Combining these results gives us: \[ \frac{x^2}{2} - yx \].
Antiderivatives are vital because they serve as a basis for calculating definite integrals by allowing you to find exact values over an interval.

integration by substitution

Integration by substitution is a technique used to simplify integrals by changing variables, which makes it easier to integrate certain functions. It's a useful method when a direct integration approach seems complicated or impossible.

Though substitution was not explicitly used in the solution of the original problem, it is worth noting that substitution could simplify similar integrals. The technique involves:

• Selecting a part of the integrand to replace with a new variable.
• Changing the limits of integration accordingly if they are definite integrals.
• Transforming the differential accordingly.

For example, if you have an integral like \(\int (x - y) dx\), you might set \(u = x - y\) and then integrate in terms of \(u\). This approach makes the integration process manageable.
Understanding integration by substitution not only broadens your integration tool belt but also deepens your comprehension of how integrals can transform under variable changes.

limits of integration

Limits of integration determine the interval over which you evaluate a definite integral. They are pivotal in computing definite integrals, as they define the start and end points of the area or accumulation you are interested in.

In the original problem, the inner integral \[ \int_{y}^{y^2} (x-y) \, dx \] involves limits from \(y\) to \(y^2\). These limits might depend on another variable which is often seen in nested or iterated integrals. The limits dictate how you evaluate the antiderivative, producing specific values when applied.

• Upper and lower limits indicate the exact portion of the curve considered.
• These limits must reflect any changes due to substitution.
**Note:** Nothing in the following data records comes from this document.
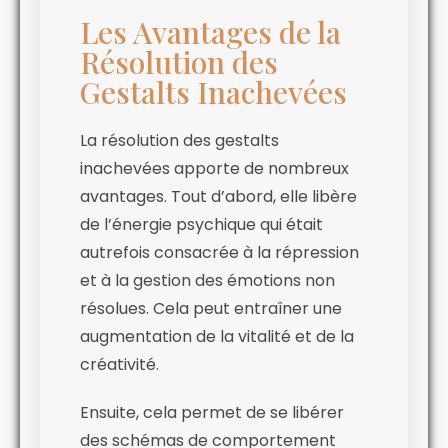
Les Avantages de la
Résolution des
Gestalts Inachevées
La résolution des gestalts
inachevées apporte de nombreux
avantages. Tout d’abord, elle libère
de l’énergie psychique qui était
autrefois consacrée à la répression
et à la gestion des émotions non
résolues. Cela peut entraîner une
augmentation de la vitalité et de la
créativité.
Ensuite, cela permet de se libérer
des schémas de comportement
In the context of iterated integrals, like part (b) of the problem, each integration step has its own limits. You process the inner integral limits first, then proceed to the next integration layer. Calculating the difference of the evaluated antiderivative at these limits ultimately provides the definite integral's value.